*** GIVEN RECORDS Section Begins ***

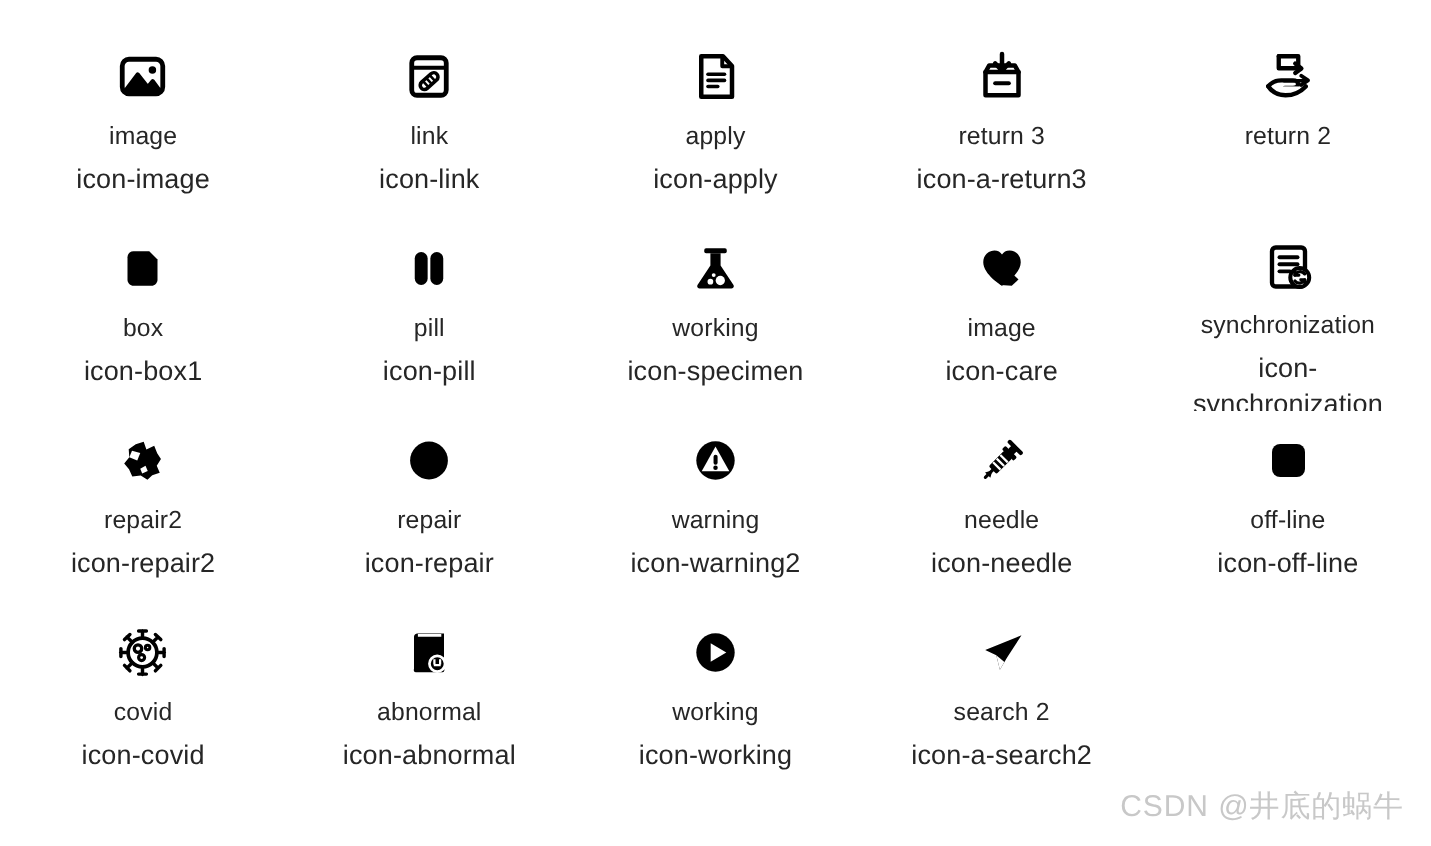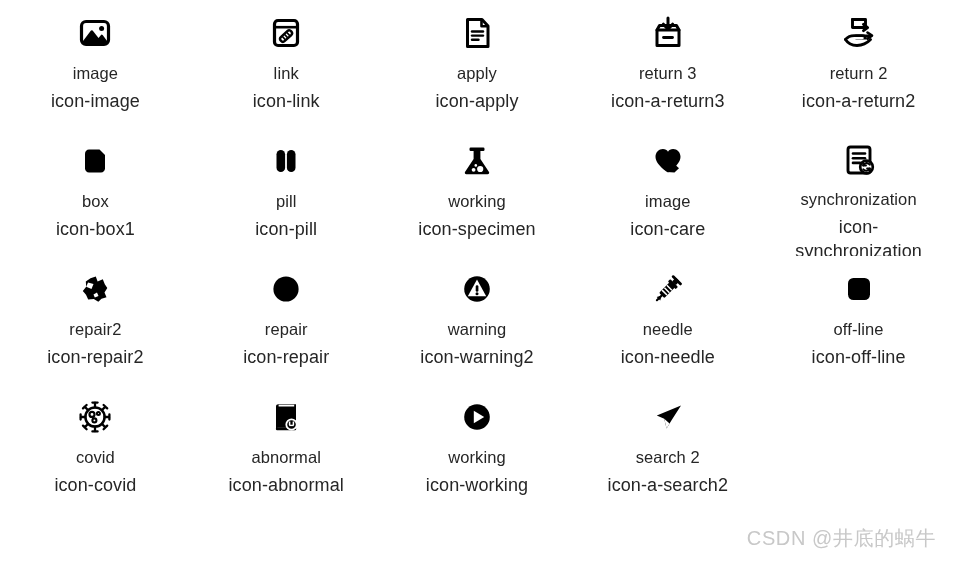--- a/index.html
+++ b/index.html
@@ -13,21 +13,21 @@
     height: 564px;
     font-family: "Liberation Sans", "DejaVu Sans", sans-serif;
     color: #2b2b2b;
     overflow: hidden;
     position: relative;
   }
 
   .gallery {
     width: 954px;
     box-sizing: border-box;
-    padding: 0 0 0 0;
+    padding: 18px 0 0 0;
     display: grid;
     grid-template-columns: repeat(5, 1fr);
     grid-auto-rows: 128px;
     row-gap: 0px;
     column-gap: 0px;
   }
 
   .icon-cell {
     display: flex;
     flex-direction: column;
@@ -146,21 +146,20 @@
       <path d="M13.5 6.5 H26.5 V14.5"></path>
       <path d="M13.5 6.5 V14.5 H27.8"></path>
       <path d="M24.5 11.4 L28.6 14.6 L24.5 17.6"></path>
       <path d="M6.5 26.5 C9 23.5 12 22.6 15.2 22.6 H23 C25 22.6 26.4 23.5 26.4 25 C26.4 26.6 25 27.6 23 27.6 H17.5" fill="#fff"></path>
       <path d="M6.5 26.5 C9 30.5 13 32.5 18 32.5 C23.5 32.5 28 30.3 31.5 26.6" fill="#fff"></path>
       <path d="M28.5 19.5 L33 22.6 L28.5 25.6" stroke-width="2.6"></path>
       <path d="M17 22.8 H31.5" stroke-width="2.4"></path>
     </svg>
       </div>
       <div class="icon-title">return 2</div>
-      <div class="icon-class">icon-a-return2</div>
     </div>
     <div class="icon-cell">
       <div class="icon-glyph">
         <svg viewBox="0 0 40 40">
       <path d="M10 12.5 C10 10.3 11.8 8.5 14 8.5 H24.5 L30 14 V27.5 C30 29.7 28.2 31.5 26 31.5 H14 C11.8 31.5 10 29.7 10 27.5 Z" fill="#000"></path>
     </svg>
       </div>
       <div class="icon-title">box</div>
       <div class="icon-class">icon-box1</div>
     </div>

*** GIVEN RECORDS Section Ends ***
*** GIVEN RECORDS Section Begins ***

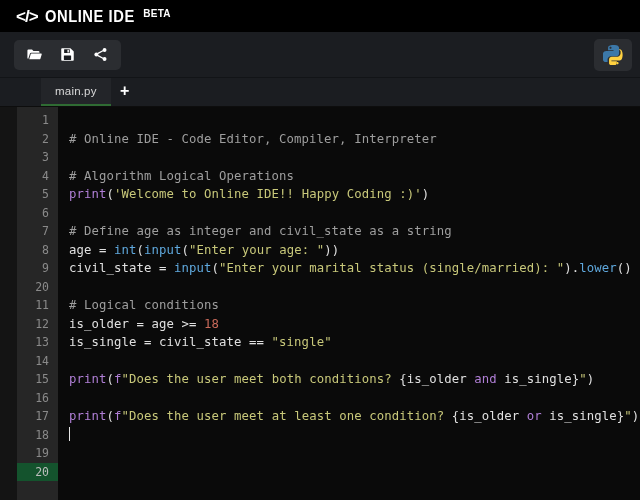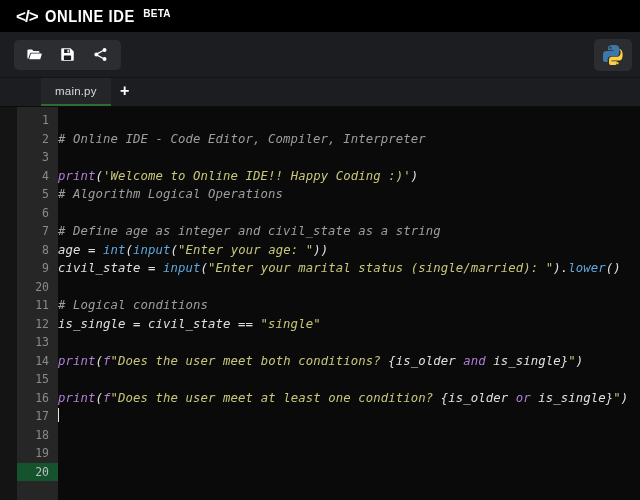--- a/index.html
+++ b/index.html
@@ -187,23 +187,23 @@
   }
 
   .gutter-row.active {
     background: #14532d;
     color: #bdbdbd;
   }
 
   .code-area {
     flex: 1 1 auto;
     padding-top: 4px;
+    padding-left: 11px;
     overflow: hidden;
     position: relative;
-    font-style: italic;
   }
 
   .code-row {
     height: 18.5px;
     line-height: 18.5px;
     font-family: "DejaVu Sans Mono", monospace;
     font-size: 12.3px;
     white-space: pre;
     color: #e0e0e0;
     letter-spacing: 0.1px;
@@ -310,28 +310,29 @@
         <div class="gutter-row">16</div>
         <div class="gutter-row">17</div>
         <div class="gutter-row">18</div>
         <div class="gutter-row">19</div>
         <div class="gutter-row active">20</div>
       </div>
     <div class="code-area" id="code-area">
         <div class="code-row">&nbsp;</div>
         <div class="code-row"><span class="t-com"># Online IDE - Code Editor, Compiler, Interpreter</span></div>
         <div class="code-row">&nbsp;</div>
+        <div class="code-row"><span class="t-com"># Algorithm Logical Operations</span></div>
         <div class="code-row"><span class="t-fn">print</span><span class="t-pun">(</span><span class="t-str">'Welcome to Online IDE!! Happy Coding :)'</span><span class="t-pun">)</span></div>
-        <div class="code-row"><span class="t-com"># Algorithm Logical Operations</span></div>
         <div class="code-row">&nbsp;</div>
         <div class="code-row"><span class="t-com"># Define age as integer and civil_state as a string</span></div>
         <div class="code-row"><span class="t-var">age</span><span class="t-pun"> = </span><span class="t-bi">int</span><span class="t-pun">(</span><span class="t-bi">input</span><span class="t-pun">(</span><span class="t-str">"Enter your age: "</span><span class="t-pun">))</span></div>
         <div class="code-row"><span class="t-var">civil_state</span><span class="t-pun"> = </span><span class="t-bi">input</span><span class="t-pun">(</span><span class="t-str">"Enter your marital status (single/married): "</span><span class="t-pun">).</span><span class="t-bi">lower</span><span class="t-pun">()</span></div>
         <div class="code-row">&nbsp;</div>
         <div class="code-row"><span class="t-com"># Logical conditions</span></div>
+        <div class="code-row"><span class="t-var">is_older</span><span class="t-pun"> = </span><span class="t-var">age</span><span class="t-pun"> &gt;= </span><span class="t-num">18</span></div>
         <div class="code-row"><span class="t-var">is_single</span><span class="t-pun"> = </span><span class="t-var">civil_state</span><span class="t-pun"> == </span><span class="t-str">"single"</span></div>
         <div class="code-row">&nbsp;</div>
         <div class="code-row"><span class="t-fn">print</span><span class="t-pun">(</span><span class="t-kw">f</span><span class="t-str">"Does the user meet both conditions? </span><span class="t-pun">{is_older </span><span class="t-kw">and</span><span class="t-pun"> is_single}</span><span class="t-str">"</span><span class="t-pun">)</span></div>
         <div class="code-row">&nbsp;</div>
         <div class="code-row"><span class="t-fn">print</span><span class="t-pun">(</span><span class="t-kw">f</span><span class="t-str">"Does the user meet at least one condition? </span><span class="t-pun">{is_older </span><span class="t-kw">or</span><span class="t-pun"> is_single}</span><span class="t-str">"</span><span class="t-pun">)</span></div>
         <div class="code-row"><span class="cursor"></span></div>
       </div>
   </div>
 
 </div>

*** GIVEN RECORDS Section Ends ***
*** GIVEN RECORDS Section Begins ***

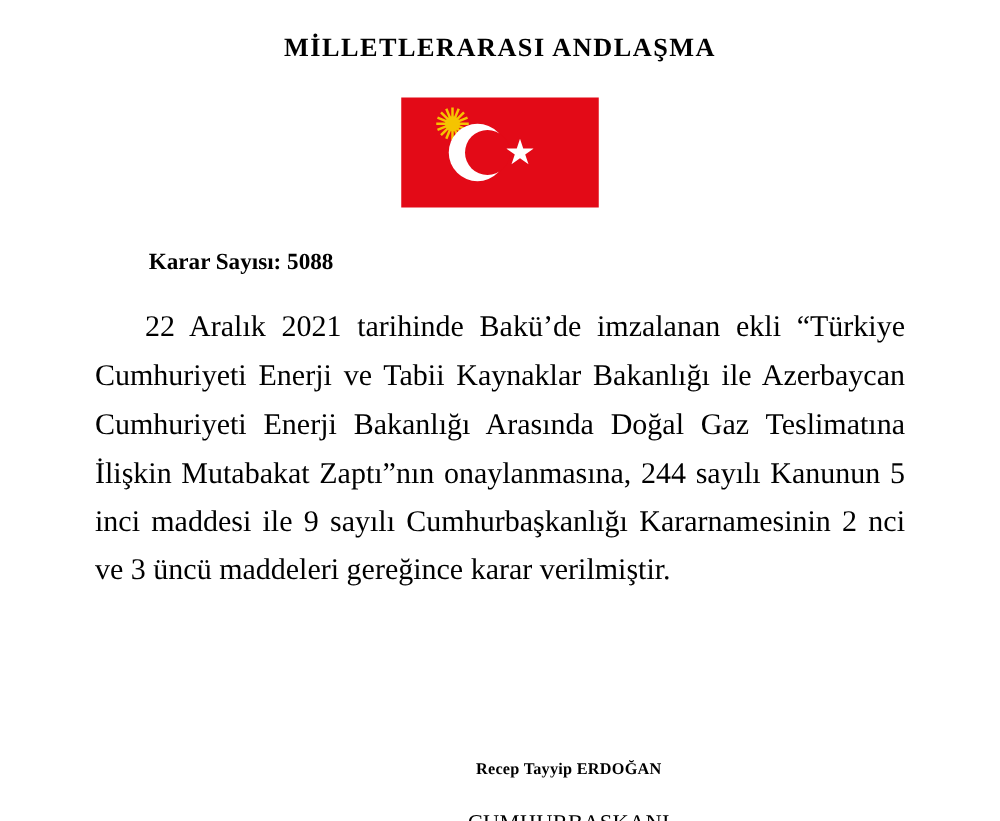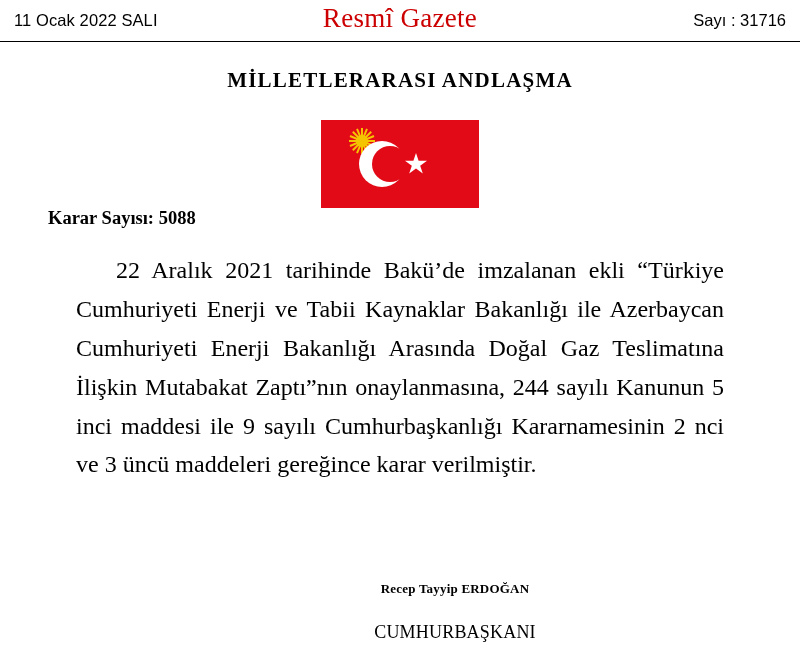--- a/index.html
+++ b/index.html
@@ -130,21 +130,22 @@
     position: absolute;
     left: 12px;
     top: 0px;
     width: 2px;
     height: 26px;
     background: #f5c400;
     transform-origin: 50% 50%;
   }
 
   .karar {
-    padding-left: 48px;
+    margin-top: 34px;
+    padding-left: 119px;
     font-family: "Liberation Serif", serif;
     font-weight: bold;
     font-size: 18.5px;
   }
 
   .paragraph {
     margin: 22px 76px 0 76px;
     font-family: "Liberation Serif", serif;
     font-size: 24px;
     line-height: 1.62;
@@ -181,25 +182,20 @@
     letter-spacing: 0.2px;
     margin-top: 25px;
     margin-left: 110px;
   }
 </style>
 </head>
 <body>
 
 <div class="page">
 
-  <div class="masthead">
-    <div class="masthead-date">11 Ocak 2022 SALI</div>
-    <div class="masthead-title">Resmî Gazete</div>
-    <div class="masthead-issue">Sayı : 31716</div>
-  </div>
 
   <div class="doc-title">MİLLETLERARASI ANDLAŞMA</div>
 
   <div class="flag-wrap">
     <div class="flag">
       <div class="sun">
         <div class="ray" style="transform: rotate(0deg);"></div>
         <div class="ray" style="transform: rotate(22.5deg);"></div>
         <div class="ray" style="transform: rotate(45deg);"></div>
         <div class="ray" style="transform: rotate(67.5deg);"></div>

*** GIVEN RECORDS Section Ends ***

## ASSIGNED TASK
Check the entries above line by line and return each one containing the word "gutter".

## TASK ANSWER
   .gutter-row.active {
         <div class="gutter-row">16</div>
         <div class="gutter-row">17</div>
         <div class="gutter-row">18</div>
         <div class="gutter-row">19</div>
         <div class="gutter-row active">20</div>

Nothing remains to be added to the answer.